La extirpación de un quiste o tumor ovárico benigno, conservando el ovario siempre que sea posible, a través de pequeñas incisiones.

Ilustración anatómica del útero y los ovarios; un ovario con un quiste translúcido resaltado, que representa la quistectomía

¿En qué consiste?

La quistectomía consiste en extirpar un quiste o tumor ovárico —conservando el tejido sano del ovario siempre que sea posible— cuando no se resuelve solo, crece de forma significativa o produce síntomas persistentes.

¿Cómo se realiza?

La técnica habitual es la laparoscopia simple: varias incisiones muy pequeñas en el abdomen, con una cámara e instrumental específico. En determinados casos seleccionados, y en centros con experiencia específica, puede valorarse la vía VNOTES, un abordaje a través de la vagina que no deja ninguna cicatriz visible en el abdomen — no todas las pacientes son candidatas, y su idoneidad se valora de forma individual. La cirugía abierta queda reservada para quistes de gran tamaño o cuando existe sospecha razonable de malignidad.

Ventajas del abordaje mínimamente invasivo

Menos dolor postoperatorio, cicatrices mínimas y una recuperación considerablemente más rápida que la cirugía tradicional. Al tratarse de patología benigna, una vez extirpado el quiste no se necesita ningún tratamiento adicional: la cirugía es, en la práctica totalidad de los casos, curativa por sí sola.

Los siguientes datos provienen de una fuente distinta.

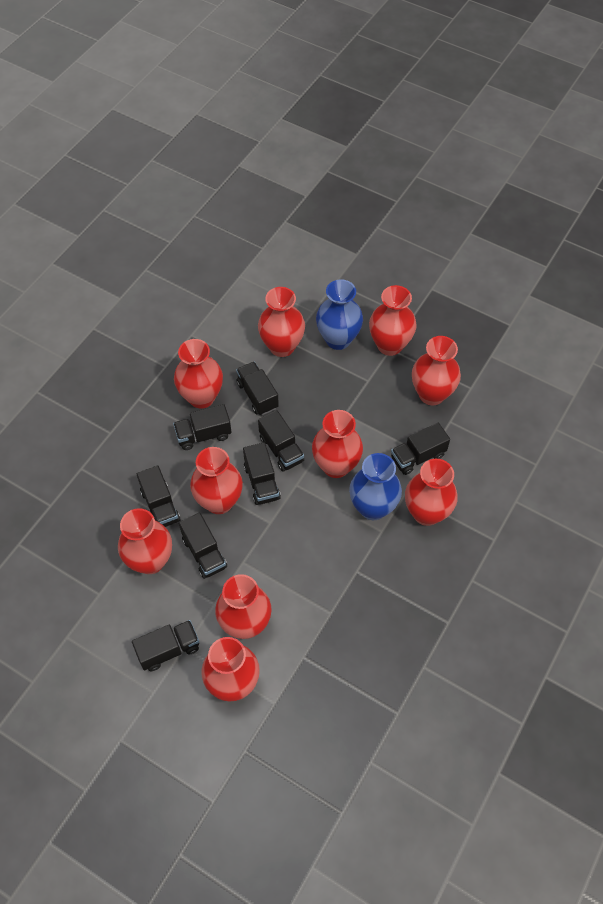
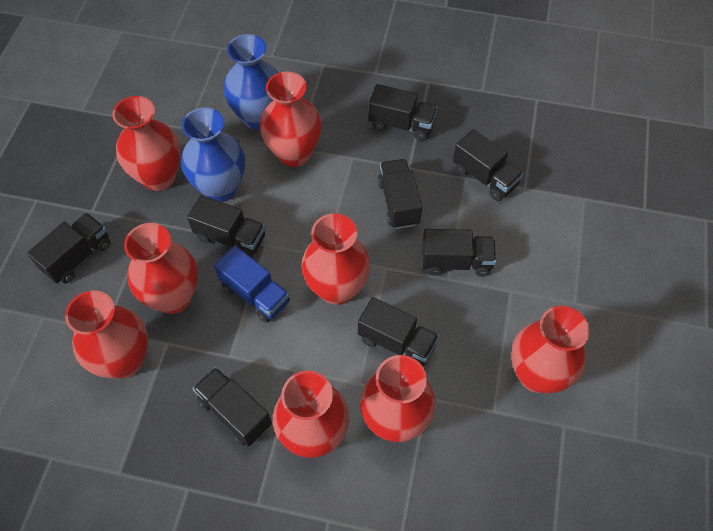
blue truck: none = 0 -> [214,246,290,323] = 1
red vase: [118,508,172,574] [174,339,223,408] [190,447,243,514] [201,637,260,702] [215,574,272,639] [258,287,305,357] [312,410,363,478] [369,285,417,356] [405,459,458,526] [412,336,461,405] = 10 -> [65,290,148,378] [112,96,181,191] [124,223,198,314] [260,72,322,167] [273,371,349,458] [301,213,370,305] [360,355,436,442] [511,306,590,393] = 8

Fuente: MedlinePlus (NIH), patient.info. Este contenido es informativo y no sustituye la consulta con tu médico.

Después de la cirugía

Timeline de recuperación — Quistectomía laparoscópica

Día 0
Cirugía laparoscópica. Alta hospitalaria el mismo día o al día siguiente.
Semana 1
Molestias leves en el abdomen, manejables con analgesia habitual.
Semana 2–3
Vuelta gradual a la actividad normal.
Mes 1
Recuperación completa y resultado definitivo del análisis del quiste.
Seguimiento
Revisión de control, salvo indicación de seguimiento adicional.